To briefly recap the existing public record re: NBA referee Tim Donaghy and the possible fixing of games:
*Donaghy claims he didn’t consciously fix games to advance his betting propositions.
*Federal authorities said very little publicly on the matter throughout the court proceedings involving Donaghy and his co-conspirators, other than to note that “there is no evidence that Donaghy ever intentionally made a particular ruling during a game in order to increase the likelihood that his gambling pick would be correct.” Although…
*Donaghy admitted to authorities that he “compromised his objectivity as a referee because of his personal financial interest in the outcome of NBA games, and that this personal interest might have subconsciously affected his on-court performance.”
Unfortunately, very little has been written regarding Donaghy’s more nuanced statements about his on-court behavior when his bets were at stake. Donaghy has repeatedly said, in slightly different ways, that he did not make “incorrect calls” to advance his betting propositions, leaving wide open the possibility that he simply made strategic “correct” calls (perhaps on typically oft-ignored violations) to produce successful outcomes with regard to his bets.^
Consider this incisive give-and-take with ESPN’s Mark Schwarz, who interviewed Donaghy for the network’s acclaimed “Outside the Lines” program (beginning at 6:23 of the interview, following Donaghy saying that game “manipulation” occurred among NBA referees because of personal biases [emphasis added]):
MS: But, if you had a bias against a player – and you said you did against Rasheed Wallace – didn’t you make calls to affect the point spread?TD: Sure.MS: So, how is that not fixing a game?TD: I think, um, those calls are justified. That’s where the subjectivity comes in.MS: Why is it justified to make calls at an unusual rate against a particular player? How’s that not fixing the outcome?TD: If the calls are warranted, it’s not fixing the outcome.MS: But “warranted” by what, personal bias?TD: Personal bias, um, obviously comes into effect, but the calls have to be justified to be made.MS: Personal bias compounded by also betting against Rasheed Wallace could lead to manipulation of a game, correct?TD: Sure it could.MS: So, how is that not fixing it?TD: It’s not fixing it because I don’t think that I’m making calls up against him.
Obviously I didn’t want to be detected. Going out and making calls that were wrong to help a bet win is something that I tried to stay away from because the goal was not to be detected. Certainly if I was making incorrect calls on purpose to help my bets win I would have been detected by the NBA which scrutinizes most of the calls.
Obviously, when you’re doing something wrong like I was, you don’t want to get caught and, uh, going out onto the floor and making calls in games that are wrong to influence a point spread would have certainly thrown up some red flags very quickly that would probably, uh, enable me to get caught a lot quicker than what I did.
I didn’t want to throw up any red flags and be detected to make calls that were incorrect to help a bet win.
If I was making calls in games, uh, that were flat-out wrong to, uh, facilitate a bet winning, uh, I certainly would, uh, be throwing up red flags to be detected.
I certainly didn’t want to make calls in games, especially calls that were wrong, that would send up red flags and get me in the kind of trouble that I ended up in later down the road.
I’m going to be detected if I’m making incorrect calls on a continuous basis to affect these games so that the bets would cover.

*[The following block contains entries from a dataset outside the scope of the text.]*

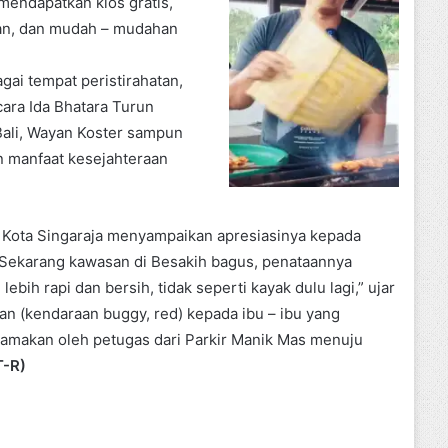
endapatkan kios gratis,
man, dan mudah – mudahan
gai tempat peristirahatan,
ara Ida Bhatara Turun
Bali, Wayan Koster sampun
n manfaat kesejahteraan
l Kota Singaraja menyampaikan apresiasinya kepada
 “Sekarang kawasan di Besakih bagus, penataannya
ebih rapi dan bersih, tidak seperti kayak dulu lagi,” ujar
an (kendaraan buggy, red) kepada ibu – ibu yang
tamakan oleh petugas dari Parkir Manik Mas menuju
T-R)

I mean, red flags would be thrown up all over the place and the NBA or the FBI certainly would have detected this well before it was detected.
In closing, and in special consideration of all Donaghy has been quoted as saying above (and elsewhere), I’d like to return to something I noted a while ago. In Personal Foul, Donaghy argues that the subjectivity of calls is a significant problem with the league’s officiating. He then states (p.238) that an additional issue concerns “the friendships and hatreds between the referees and the players, coaches, and owners.” In this regard, Donaghy adds:
Because (NBA) referees are able to make calls or ignore violations with impunity, they can hide a whole lot of love or hate for players or a team with their calls.
Couldn’t this logic be used to illustrate why it would have been possible, indeed easy (assuming he is correct), for Tim Donaghy to fix games? That is, let’s take Donaghy at his word, and simply apply Donaghy’s arguments to his particular situation vis-a-vis the possible altering of game outcomes in advance of his betting propositions:
Because Tim Donaghy was able to make calls or ignore violations with impunity, he could – depending on which side he bet that evening – hide a whole lot of ‘love’ or ‘hate’ for players or a team with his calls.
^ If Donaghy was, in fact, making such strategic “correct” calls, these actions would have been rather difficult to detect considering Donaghy’s reputation as an official who made a lot of calls. NBA Commissioner David Stern has said that Donaghy “probably was near or at [the] top of calls made,” and that according to the league’s assessments of his officiating, Donaghy was “in the top tier of accuracy.”
[Obviously, I get into the context for all of this in much greater detail in Gaming the Game. I am nevertheless attempting to offer as comprehensive an understanding of the scandal as possible, and amalgamating this sort of publicly-accessible information in a tidy fashion hopefully assists others in conducting their own follow-up assessments.]